What is being asked » Look below and pull out each line with the word "photomicrograph".
Excerpted data START
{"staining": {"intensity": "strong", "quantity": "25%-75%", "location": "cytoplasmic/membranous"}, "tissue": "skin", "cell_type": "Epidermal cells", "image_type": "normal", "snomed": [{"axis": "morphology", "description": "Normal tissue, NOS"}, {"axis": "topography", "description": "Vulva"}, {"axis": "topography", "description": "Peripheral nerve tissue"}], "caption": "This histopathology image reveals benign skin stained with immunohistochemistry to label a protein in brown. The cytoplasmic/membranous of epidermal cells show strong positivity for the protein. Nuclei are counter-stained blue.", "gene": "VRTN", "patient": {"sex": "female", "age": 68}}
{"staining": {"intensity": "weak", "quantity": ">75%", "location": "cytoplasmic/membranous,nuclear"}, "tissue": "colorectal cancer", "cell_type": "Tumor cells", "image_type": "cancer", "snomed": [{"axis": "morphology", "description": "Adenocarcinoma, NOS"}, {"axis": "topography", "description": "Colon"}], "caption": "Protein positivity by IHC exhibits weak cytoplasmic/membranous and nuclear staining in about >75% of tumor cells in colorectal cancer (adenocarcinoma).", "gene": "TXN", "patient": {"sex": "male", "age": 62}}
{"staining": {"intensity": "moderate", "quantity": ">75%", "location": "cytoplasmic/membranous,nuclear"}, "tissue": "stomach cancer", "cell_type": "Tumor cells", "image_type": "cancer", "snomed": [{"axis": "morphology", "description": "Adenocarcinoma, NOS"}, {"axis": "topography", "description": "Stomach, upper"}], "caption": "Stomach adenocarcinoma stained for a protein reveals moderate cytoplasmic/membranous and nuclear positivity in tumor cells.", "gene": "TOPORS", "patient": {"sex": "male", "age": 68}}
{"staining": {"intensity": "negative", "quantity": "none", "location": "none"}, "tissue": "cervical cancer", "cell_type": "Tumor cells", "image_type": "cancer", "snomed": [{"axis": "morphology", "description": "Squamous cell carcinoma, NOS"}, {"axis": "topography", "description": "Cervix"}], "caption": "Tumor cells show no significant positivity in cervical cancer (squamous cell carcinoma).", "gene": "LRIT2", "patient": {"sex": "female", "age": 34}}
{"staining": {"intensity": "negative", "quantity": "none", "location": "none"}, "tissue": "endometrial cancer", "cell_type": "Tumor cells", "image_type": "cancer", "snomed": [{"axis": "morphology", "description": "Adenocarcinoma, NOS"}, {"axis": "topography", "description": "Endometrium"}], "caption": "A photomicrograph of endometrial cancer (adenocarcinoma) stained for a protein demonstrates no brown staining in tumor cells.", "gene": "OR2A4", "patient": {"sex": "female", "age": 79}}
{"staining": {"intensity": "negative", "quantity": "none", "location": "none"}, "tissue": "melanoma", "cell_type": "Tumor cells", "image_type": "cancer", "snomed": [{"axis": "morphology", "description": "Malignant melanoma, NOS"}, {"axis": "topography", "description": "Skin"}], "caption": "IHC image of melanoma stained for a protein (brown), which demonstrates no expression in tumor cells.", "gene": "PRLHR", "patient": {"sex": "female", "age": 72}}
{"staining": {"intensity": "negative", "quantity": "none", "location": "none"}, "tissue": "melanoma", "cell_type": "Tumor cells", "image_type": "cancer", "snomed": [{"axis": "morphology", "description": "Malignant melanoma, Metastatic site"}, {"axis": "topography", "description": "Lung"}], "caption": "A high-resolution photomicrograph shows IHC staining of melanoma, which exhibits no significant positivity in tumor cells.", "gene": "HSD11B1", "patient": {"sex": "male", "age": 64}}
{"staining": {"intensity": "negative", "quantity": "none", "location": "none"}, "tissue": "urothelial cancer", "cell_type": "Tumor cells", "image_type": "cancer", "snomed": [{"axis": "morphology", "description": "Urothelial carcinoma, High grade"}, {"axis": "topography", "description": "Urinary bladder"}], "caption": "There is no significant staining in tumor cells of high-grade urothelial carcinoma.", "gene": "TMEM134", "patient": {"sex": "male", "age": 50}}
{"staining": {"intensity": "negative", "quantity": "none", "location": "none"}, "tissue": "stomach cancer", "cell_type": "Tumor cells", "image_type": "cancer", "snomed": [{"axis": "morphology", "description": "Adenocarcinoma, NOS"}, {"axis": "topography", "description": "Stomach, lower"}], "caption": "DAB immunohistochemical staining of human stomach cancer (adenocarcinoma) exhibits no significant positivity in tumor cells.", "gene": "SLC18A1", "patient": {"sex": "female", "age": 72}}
Excerpted data END
Output of the exercise »
{"staining": {"intensity": "negative", "quantity": "none", "location": "none"}, "tissue": "endometrial cancer", "cell_type": "Tumor cells", "image_type": "cancer", "snomed": [{"axis": "morphology", "description": "Adenocarcinoma, NOS"}, {"axis": "topography", "description": "Endometrium"}], "caption": "A photomicrograph of endometrial cancer (adenocarcinoma) stained for a protein demonstrates no brown staining in tumor cells.", "gene": "OR2A4", "patient": {"sex": "female", "age": 79}}
{"staining": {"intensity": "negative", "quantity": "none", "location": "none"}, "tissue": "melanoma", "cell_type": "Tumor cells", "image_type": "cancer", "snomed": [{"axis": "morphology", "description": "Malignant melanoma, Metastatic site"}, {"axis": "topography", "description": "Lung"}], "caption": "A high-resolution photomicrograph shows IHC staining of melanoma, which exhibits no significant positivity in tumor cells.", "gene": "HSD11B1", "patient": {"sex": "male", "age": 64}}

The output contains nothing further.